• [Provided text]:
In fact, temporally, the correlation is not perfect. Trump’s analysts say the trend started before the Comey letter. This was a weird election, but it is still highly unlikely that a letter released on October 28 can entirely explain a trend that started before October 28.
Even shifting the focus entirely to swing states does nothing to solidify either party's claims that Comey's announcement swayed the election. Late-deciding voters went for Trump in several key states, but voters also broke in the other direction -- at odds with the narrative the Clinton campaign has decided to push. In Virginia, where beltway security clearance holders might have felt more animosity towards a candidate who skated on a federal investigation involved the mishandling of classified documents, late-deciders opted more often for Clinton than Trump.
None of this really adds up to anything, which would be fine if Clinton's camp wasn't so ready to insist that it does. While it did seem Clinton would have grabbed an insurmountable lead in the wake of Trump's post-"grab 'em by the pussy" debate flame-out, the real issues affecting undecided voters the most weren't Trump's sexism or Clinton's private email server, but far more common worries: the economy, crime, and a distrust for anything considered to be part of the government establishment.
Clinton does list something in her "blame Comey" speech that should have been obvious all along -- something that pretty much undercuts her narrative that the FBI director cost her the election.
“Just as we were back up on the upward trajectory, the second letter from Comey essentially doing what we knew it would — saying there was no there there — was a real motivator for Trump’s voters,” Clinton said.
No matter what Comey said -- nor what was found during the Email Investigation 1.5 -- would have changed the minds of entrenched voters. Those supporting Clinton saw more exoneration. Those supporting Trump saw more evidence of a rigged system. It just didn't matter.

• [Description of the task]:
Answer these questions using the passage on the Comey letter.
1. On what date was the Comey letter released?
2. In which state did late-deciding voters choose Clinton more often than Trump?
3. What three worries does the passage name as affecting undecided voters the most?

(Stored records)
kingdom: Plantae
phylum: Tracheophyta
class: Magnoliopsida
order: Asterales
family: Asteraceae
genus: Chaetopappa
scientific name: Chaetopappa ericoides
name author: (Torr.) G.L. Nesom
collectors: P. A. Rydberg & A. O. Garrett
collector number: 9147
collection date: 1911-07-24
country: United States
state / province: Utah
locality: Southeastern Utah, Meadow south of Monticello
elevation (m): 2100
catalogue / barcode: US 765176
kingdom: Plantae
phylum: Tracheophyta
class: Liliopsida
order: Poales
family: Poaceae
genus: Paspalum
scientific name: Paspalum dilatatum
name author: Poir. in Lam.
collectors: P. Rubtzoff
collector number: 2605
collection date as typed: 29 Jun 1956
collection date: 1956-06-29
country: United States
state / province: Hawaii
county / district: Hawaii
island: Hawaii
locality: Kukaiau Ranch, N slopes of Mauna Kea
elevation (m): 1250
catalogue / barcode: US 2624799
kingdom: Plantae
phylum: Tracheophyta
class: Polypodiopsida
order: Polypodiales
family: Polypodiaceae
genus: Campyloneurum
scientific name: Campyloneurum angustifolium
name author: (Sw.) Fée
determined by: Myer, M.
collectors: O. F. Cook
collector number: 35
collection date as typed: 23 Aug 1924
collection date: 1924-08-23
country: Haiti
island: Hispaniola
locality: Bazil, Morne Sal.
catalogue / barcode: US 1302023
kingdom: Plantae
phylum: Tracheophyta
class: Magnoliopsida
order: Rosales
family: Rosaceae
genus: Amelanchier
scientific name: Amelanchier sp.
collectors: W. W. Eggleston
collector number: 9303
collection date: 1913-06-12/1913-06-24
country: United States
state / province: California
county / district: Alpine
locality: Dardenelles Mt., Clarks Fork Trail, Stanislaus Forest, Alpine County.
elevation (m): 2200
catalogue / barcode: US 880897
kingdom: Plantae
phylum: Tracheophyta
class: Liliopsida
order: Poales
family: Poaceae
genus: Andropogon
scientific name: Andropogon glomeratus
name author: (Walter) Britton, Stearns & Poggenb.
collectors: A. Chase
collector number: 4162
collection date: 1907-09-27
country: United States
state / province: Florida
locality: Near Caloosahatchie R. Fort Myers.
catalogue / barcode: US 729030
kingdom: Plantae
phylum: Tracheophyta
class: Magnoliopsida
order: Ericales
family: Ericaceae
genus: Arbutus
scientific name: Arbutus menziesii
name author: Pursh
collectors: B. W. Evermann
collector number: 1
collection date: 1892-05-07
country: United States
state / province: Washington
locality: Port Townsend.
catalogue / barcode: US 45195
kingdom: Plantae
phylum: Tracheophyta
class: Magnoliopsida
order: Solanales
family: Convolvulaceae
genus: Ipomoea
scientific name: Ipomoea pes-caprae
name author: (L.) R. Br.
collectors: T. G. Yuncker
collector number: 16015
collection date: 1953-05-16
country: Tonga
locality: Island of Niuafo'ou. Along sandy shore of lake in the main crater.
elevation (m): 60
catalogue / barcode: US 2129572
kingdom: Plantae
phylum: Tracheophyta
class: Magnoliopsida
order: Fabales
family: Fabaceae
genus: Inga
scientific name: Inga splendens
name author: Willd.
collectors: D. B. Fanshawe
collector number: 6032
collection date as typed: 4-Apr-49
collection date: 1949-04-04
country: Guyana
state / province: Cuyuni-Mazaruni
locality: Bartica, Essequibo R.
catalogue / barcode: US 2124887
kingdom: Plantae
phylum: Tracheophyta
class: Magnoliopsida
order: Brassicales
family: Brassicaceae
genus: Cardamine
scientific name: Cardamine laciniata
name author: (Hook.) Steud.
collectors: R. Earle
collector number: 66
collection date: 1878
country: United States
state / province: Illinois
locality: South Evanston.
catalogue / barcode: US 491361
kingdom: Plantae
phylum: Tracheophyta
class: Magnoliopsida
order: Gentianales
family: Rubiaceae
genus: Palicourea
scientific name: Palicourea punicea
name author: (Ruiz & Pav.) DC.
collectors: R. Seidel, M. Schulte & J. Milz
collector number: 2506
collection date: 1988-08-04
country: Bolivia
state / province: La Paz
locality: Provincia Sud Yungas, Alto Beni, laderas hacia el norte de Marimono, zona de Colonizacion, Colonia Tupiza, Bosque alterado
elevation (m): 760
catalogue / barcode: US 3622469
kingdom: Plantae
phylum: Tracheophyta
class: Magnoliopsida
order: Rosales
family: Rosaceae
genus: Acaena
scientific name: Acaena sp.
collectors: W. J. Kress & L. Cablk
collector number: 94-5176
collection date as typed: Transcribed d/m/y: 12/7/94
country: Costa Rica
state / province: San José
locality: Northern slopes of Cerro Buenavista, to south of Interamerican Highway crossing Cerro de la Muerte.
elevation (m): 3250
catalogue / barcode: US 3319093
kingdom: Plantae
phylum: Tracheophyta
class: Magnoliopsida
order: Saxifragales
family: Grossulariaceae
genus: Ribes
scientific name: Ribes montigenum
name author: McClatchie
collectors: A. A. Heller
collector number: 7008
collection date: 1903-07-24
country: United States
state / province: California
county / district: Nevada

• [Solution to this exercise]:
1. October 28
2. Virginia
3. The economy, crime, and a distrust for anything considered to be part of the government establishment